Two of the Republican senators accused of holding to ransom some US$ 50 billion in US funding for HIV in Africa are fighting back. They are also ill-educated, badly confused, or lying through their teeth.
After a Washington Post editorial accused them of foot-dragging on AIDS funding in part because they worried that money might be used for sensible things like clean needles and condoms, Richard Burr and Tom Coburn had this to say:
When it comes to AIDS, treatment is prevention. If we fail to aggressively treat patients, we endorse the spread of the virus. By requiring that the majority of PEPFAR funds go toward treatment, we are working to prevent the spread of this devastating virus.
Let’s take that apart. “When it comes to AIDS, treatment is prevention.” So far so good. Treating HIV infection reduces the amount of virus in circulation, allows the body to restore the immune system and reduces the likelihood that other diseases, clustered under the name AIDS, get the upper hand. So treatment clearly prevents AIDS. But does it prevent HIV? Aaaah, now that’s a very different question.
The more HIV you have in your body fluids, the easier it is to infect someone else in unprotected sex or by sharing needles.
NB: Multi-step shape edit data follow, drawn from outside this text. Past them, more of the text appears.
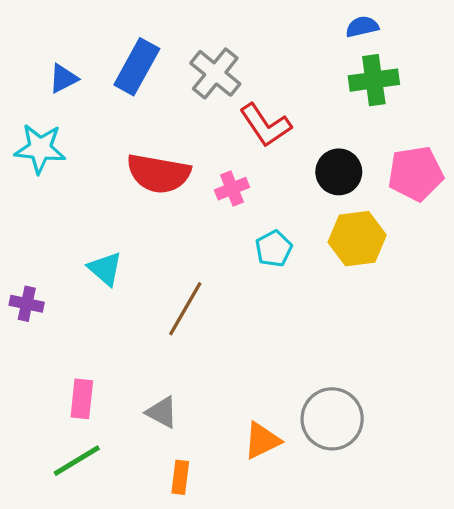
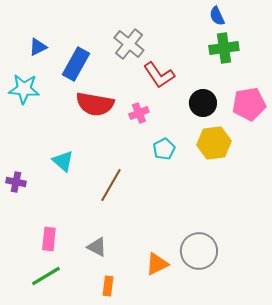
blue semicircle: (362, 27) -> (217, 16), turned -102
blue rectangle: (137, 67) -> (76, 64), moved

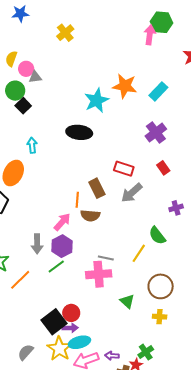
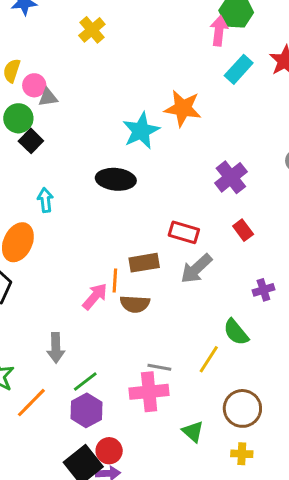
cyan rectangle: (158, 91) -> (239, 69), moved
brown rectangle: (97, 188) -> (144, 263), turned -72
pink arrow: (62, 222) -> (95, 296), moved
purple hexagon: (62, 246) -> (86, 410), moved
So many of us have fantasised that lowering viral loads through treatment would significantly reduce HIV transmission. At the individual level, it is true. But across a population, it doesn’t seem to work like that. Countries that have near-perfect access to treatment for everyone who has been diagnosed have NOT seen new infections drop in the groups most at risk, and some are seeing them rise, especially among gay men. What seems to be happening is this: treatment is indeed preventing AIDS (and thus death). So people are less scared of getting HIV. On top of that, they assume that it doesn’t matter too much if they have unprotected sex with someone infected, because everyone who’s infected is on treatment, so they have low viral loads and are unlikely to pass on the virus. So why the hell bother with a condom any more? Unprotected sex rises.
Here’s the problem: people are most infectious when they are newly infected. And that’s when they are least likely to have been diagnosed, and are least likely to be on treatment. If condom use falls across the board, people who are newly-infected (and highly infectious) are more likely to be passing on their infection. More treatment definitely means more people living with HIV, obviously, simply because people who are already infected aren’t dying. But the data suggest that even in a world of near-perfect access to treatment, more treatment can also mean more new infections. In a less-than-perfect treatment scenario such as that found throughout Africa, we could get a messy mix of the lower concern and rising risk that comes with the PERCEPTION of treatment availability, without the advantage of lower viral load that comes with perfect treatment. In other words, it’s even more likely that new HIV infections will rise.
So yes, treatment prevents AIDS. But it may actually INCREASE HIV. And that in turn will increase the number of people that Senators Coburn and Burr need to find money to treat. Wouldn’t it be better to invest more of the money in making sure that those people never need treatment in the first place? As more people start taking HIV drugs, we need more money for effective HIV prevention, not less.